From the perspective of the neurosciences, the dual-stream model of the functional anatomy of language31 holds that, according to current evidence, there is a spectrotemporal analysis module (at the dorsal Superior Temporal Gyrus) that connects directly with the phonological representation and processing module (at the Mid-post Superior Temporal Sulcus). Then the system diverges into two streams: (1) the Dorsal-stream which maps the phonological information into the sensorimotor interface (at the Parietal-Temporal boundary), where the input from other sensory modalities is collected too, which in turn connects with the articulatory network involving several cortical regions; and (2) the Ventral-stream through which the phonological information is mapped into the lexical interface (at the posterior Middle Temporal Gyrus and the posterior Inferior Temporal Gyrus) and then to the conceptual network, which is widely distributed. The architecture of the EAM model suggests an analogy with the circuit formed by the spectrotemporal analysis module, the phonological module, and the modules and connections in the Dorsal-Stream, in which the phonological module would include a declarative phonetic memory in contrast to current ANNs assumed in neuroscience models. The present model also suggests that there is declarative format in which a very large amount of recollections is stored in an abstract amodal but widely distributed representation.

The so-called sensorimotor integration hypothesis in speech processing sustains that the auditory system impacts critically in speech production and vice versa32. The suggestion is that the predictions made by the motor system are input back into the perceptual system, implementing a sensorimotor negative feed-back control loop that improves recognition performance. It is also suggested that this loop can take place at the segmental level. In the present experiment the units synthesized by the \(\beta\)-retrieval operation are used to form a negative feed-back loop to the effect that phonetic learning depends not only of the acoustic external input, but is modulated by the predictions made by the system itself.

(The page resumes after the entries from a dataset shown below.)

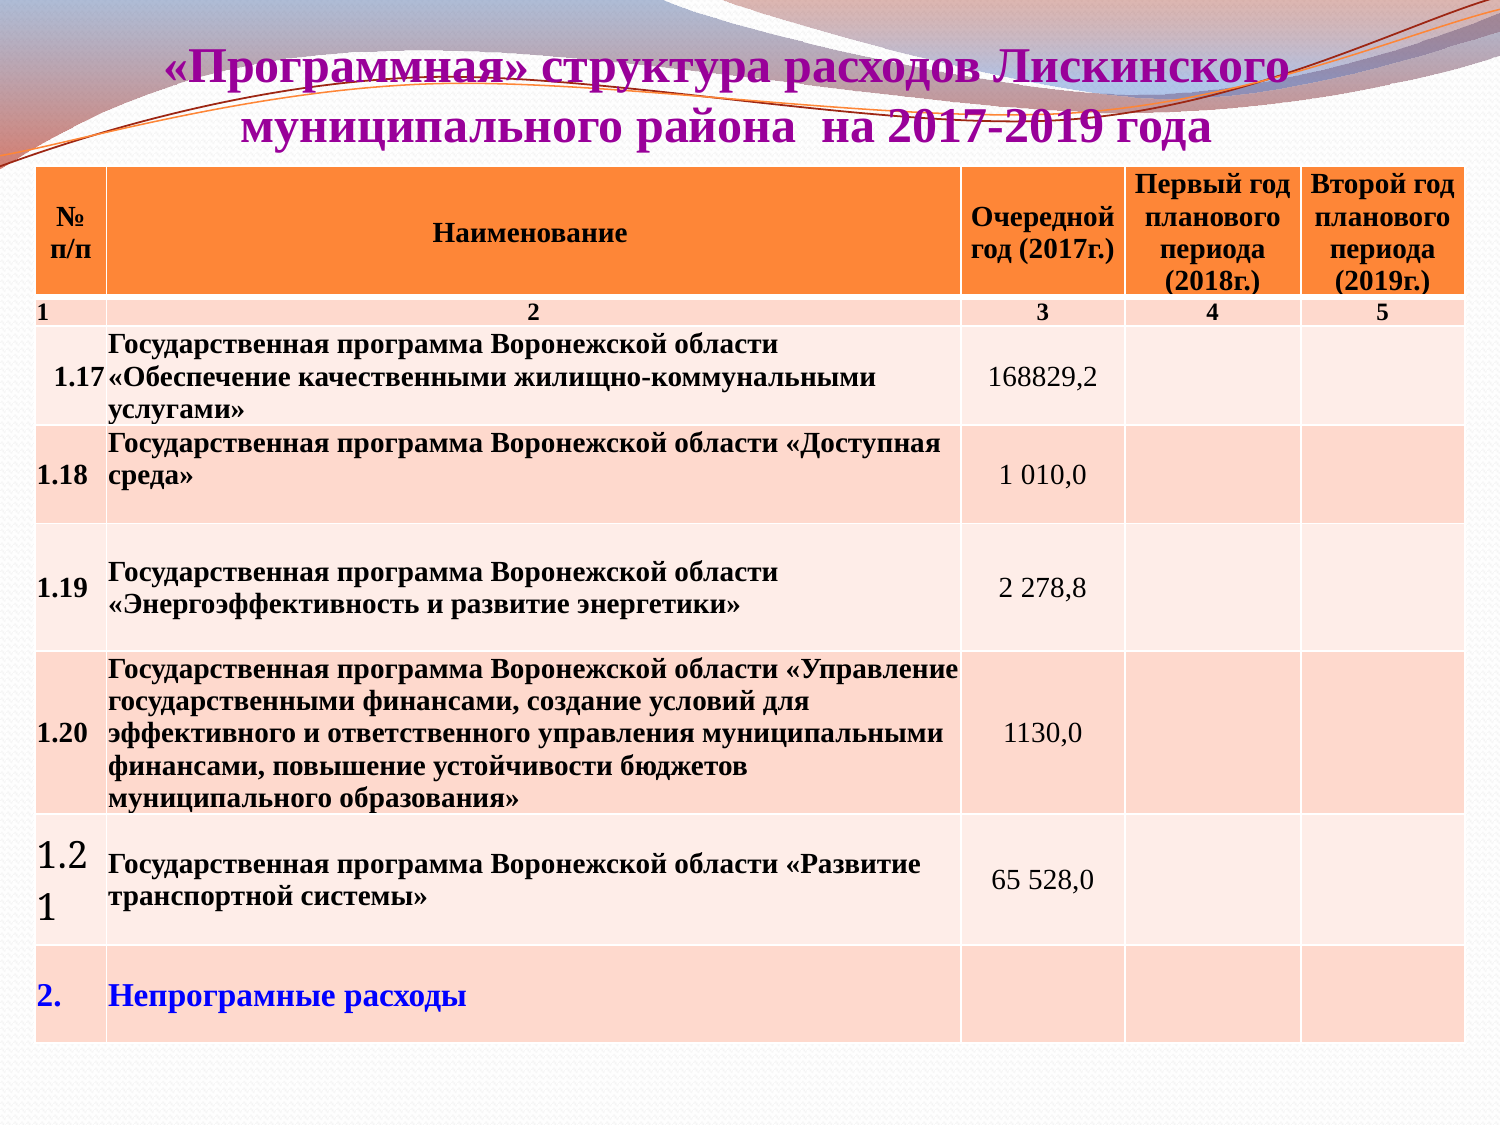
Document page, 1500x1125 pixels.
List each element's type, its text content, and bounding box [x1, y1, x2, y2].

table_cell [1302, 327, 1464, 424]
table_cell 1.21 [36, 815, 106, 944]
table_cell 5 [1302, 300, 1464, 325]
table_cell [1126, 815, 1300, 944]
table_cell [1126, 327, 1300, 424]
table_cell 65 528,0 [962, 815, 1124, 944]
table_header № п/п [36, 167, 106, 294]
title «Программная» структура расходов Лискинского муниципального района на 2017-2019 года [35, 35, 1418, 153]
table_cell 1.17 [36, 327, 106, 424]
table_cell 2. [36, 946, 106, 1042]
table_cell Государственная программа Воронежской области «Энергоэффективность и развитие энергетики» [107, 524, 960, 650]
table_cell [1126, 524, 1300, 650]
table_cell 1.18 [36, 426, 106, 523]
table_cell Государственная программа Воронежской области «Развитие транспортной системы» [107, 815, 960, 944]
table_cell 1.20 [36, 652, 106, 813]
table_cell 1130,0 [962, 652, 1124, 813]
table_cell 2 [107, 300, 960, 325]
table_cell Государственная программа Воронежской области «Обеспечение качественными жилищно-коммунальными услугами» [107, 327, 960, 424]
table_cell Непрограмные расходы [107, 946, 960, 1042]
table_header Наименование [107, 167, 960, 294]
table_cell 3 [962, 300, 1124, 325]
table_cell [1302, 652, 1464, 813]
table_header Очередной год (2017г.) [962, 167, 1124, 294]
table_cell Государственная программа Воронежской области «Доступная среда» [107, 426, 960, 523]
table_cell [1126, 652, 1300, 813]
table_cell [1302, 815, 1464, 944]
table_cell 1.19 [36, 524, 106, 650]
table_cell [1126, 946, 1300, 1042]
table_cell 1 010,0 [962, 426, 1124, 523]
table_header Первый год планового периода (2018г.) [1126, 167, 1300, 294]
table_cell 1 [36, 300, 106, 325]
table_cell [1302, 946, 1464, 1042]
table_cell [1126, 426, 1300, 523]
table_cell 2 278,8 [962, 524, 1124, 650]
table_cell 168829,2 [962, 327, 1124, 424]
table_cell [1302, 426, 1464, 523]
table_cell Государственная программа Воронежской области «Управление государственными финансами, создание условий для эффективного и ответственного управления муниципальными финансами, повышение устойчивости бюджетов муниципального образования» [107, 652, 960, 813]
table_cell [1302, 524, 1464, 650]
table_cell [962, 946, 1124, 1042]
table_header Второй год планового периода (2019г.) [1302, 167, 1464, 294]
table_cell 4 [1126, 300, 1300, 325]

Such predictions can be used as well for phonetic recognition. We leave this question for further research too.

Experimental setting

The experiments were programmed in Python 3.8 on the Anaconda distribution. The neural networks were implemented with TensorFlow 2.3.0, and most of the graphs produced using Matplotlib. The experiments were run on an Alienware Aurora R5 with an Intel Core i7-6700 Processor, 16 GBytes of RAM and an NVIDIA GeForce GTX 1080 graphics card; and on a 150 Xeon Gold computer, using 22 cores and one NVIDIA Tesla P100 graphic card.